**PROBLEM TO SOLVE**
Omit the pictures from the entries below and retype everything else exactly.

**STORED DATA**
>>
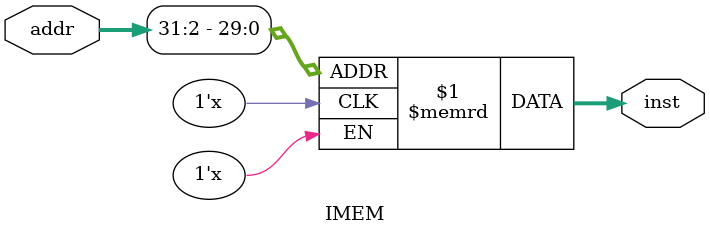
<source format=v>
module IMEM (
    input [31:0] addr,
    output [31:0] inst
);
    reg [31:0] memory [0:255];
    
    assign inst = memory[addr[31:2]];

    always @(*) begin
        $display("IMEM: Cycle=%0d, addr=%h, inst=%h", $time/10, addr, inst);
    end
endmodule
</source>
<<
**TASK OUTPUT**
<source format=v>
module IMEM (
    input [31:0] addr,
    output [31:0] inst
);
    reg [31:0] memory [0:255];
    
    assign inst = memory[addr[31:2]];

    always @(*) begin
        $display("IMEM: Cycle=%0d, addr=%h, inst=%h", $time/10, addr, inst);
    end
endmodule
</source>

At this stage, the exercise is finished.